Winter In Florida Is Way Different Than Growing Up In Wisconsin

THE SONIC BOOMER

I think we can all agree that January and February in South Florida are quite pleasant. As snow and ice blanket the northern states, Floridians strike the word “humidity” from their vocabularies and, instead, use other words to curse the voluminous influx of snowbird traffic.

It’s not the snowbirds’ fault. They saw the postcards — sent by us!

They watched the TV ads — paid for by Florida tourism councils.

They listened as we bragged to them on the phone.

So they came on down. Florida oversold itself to non-residents, much like the United States itself oversold itself to “non-residents.” (But that’s another rant for another time.)

I grew up in Wisconsin, a place nobody visits unless they want to ski, fish or breathe clean, clear, fir-infused air. Ahhhh.

Wisconsin is cold nine months of the year, sometimes 10. It snows a lot. Children grow up thinking it’s normal. It’s normal to never leave home without a jacket (and hat, gloves, mittens, boots…). It’s normal for their parents to fill them full of oatmeal and send them out into a snowdrift to “play.” It’s normal to walk to school in 7-degree weather, then walk back in an afternoon high of 12.

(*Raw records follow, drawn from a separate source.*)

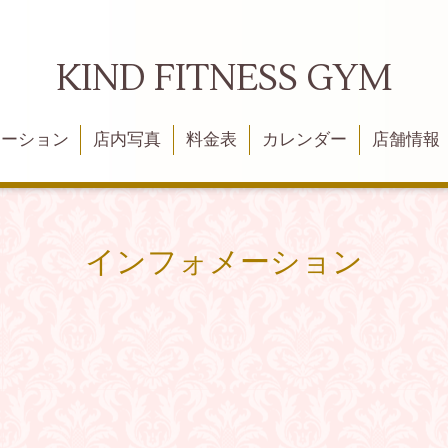
KIND FITNESS GYM
メーション
店内写真
料金表
カレンダー
店舗情報
インフォメーション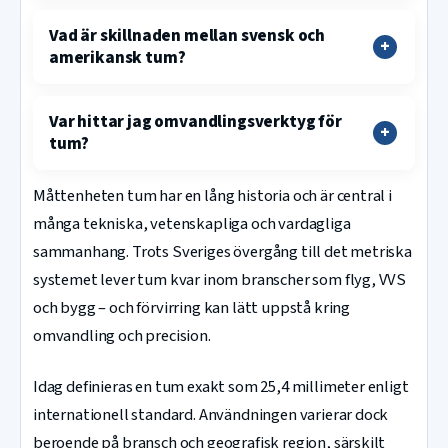
Vad är skillnaden mellan svensk och
amerikansk tum?
Var hittar jag omvandlingsverktyg för
tum?
Måttenheten tum har en lång historia och är central i
många tekniska, vetenskapliga och vardagliga
sammanhang. Trots Sveriges övergång till det metriska
systemet lever tum kvar inom branscher som flyg, VVS
och bygg – och förvirring kan lätt uppstå kring
omvandling och precision.
Idag definieras en tum exakt som 25,4 millimeter enligt
internationell standard. Användningen varierar dock
beroende på bransch och geografisk region, särskilt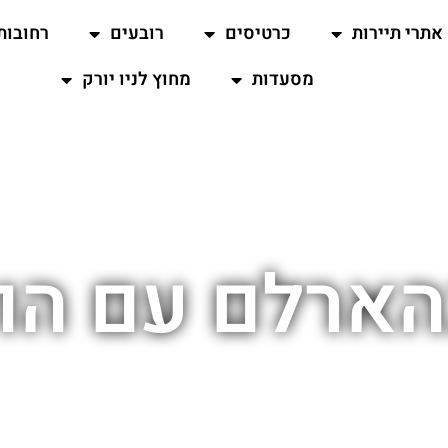
אתרי תיירות
כרטיסים
רובעים
רחובות
מסעדות
מחוץ לניו יורק
בהארלם עם הו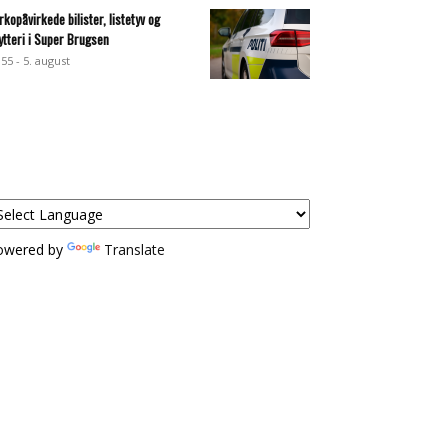
rkopåvirkede bilister, listetyv og
ytteri i Super Brugsen
:55 - 5. august
owered by
Translate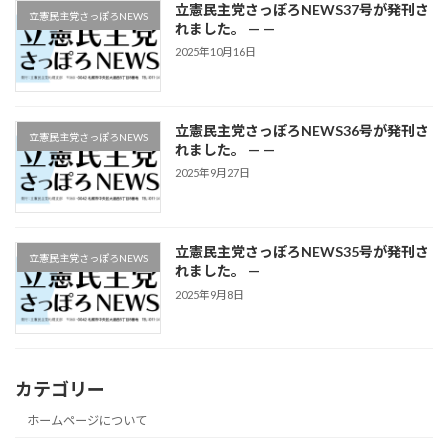
立憲民主党さっぽろNEWS37号が発刊さ
立憲民主党さっぽろNEWS
れました。 — —
2025年10月16日
立憲民主党さっぽろNEWS36号が発刊さ
立憲民主党さっぽろNEWS
れました。 — —
2025年9月27日
立憲民主党さっぽろNEWS35号が発刊さ
立憲民主党さっぽろNEWS
れました。 —
2025年9月8日
カテゴリー
ホームページについて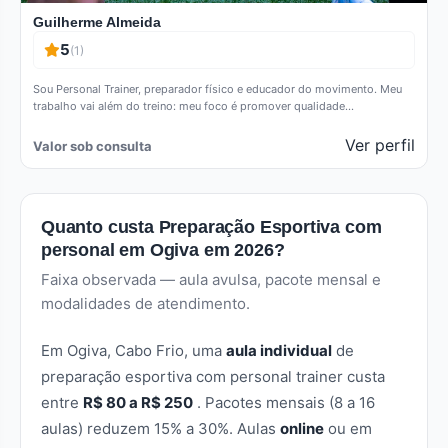
Guilherme Almeida
5
(1)
Sou Personal Trainer, preparador físico e educador do movimento. Meu
trabalho vai além do treino: meu foco é promover qualidade…
Ver perfil
Valor sob consulta
Quanto custa Preparação Esportiva com
personal em Ogiva em 2026?
Faixa observada — aula avulsa, pacote mensal e
modalidades de atendimento.
Em Ogiva, Cabo Frio, uma
aula individual
de
preparação esportiva com personal trainer custa
entre
R$ 80 a R$ 250
. Pacotes mensais (8 a 16
aulas) reduzem 15% a 30%. Aulas
online
ou em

Wisconsin teenagers learn to drive in all conditions. I remember asking my dad if I could drive to Illinois to watch my boyfriend “graduate” at the Great Lakes Naval Station. Dad didn’t want to say yes (a big snowstorm was heading our way), but he finally relented on the condition that my brother do the driving. He was such a worry-wart!

Jim and I were OK going down but, as we sat in a near-vacant auditorium, the storm descended with a fury. Coming back, wet snow was sticking to the windshield faster than the wipers could clear it. We couldn’t see, and the car (for which I had paid a good $65 for!) spun down the highway like a teacup. The “brand new” $5 re-tread tires I had bought for it had no grip at all. Jim did a plausible job easing us northward, but we were still sliding in-between tractor-trailers like Frogger. It was so scary that I apologized to Jim and hid underneath my raccoon coat to await certain death. The 90-minute drive took five hours. We made it, of course, and never told dad what a miracle it was. Our reasoning was that he might never let us do something so stupid again. And that’s how a teen thinks. Not once did it occur to us that our deaths may have an impact on the family at large… or our friends… or society. Nah. Our only thought was, “I hope this doesn’t impact dad’s approval for risks I may want to take in the future.”

And yet, considering all the years I lived in Florida, I only met one other person from my home state. No one leaves Wisconsin. It’s because we’re tough… and maybe a little stupid.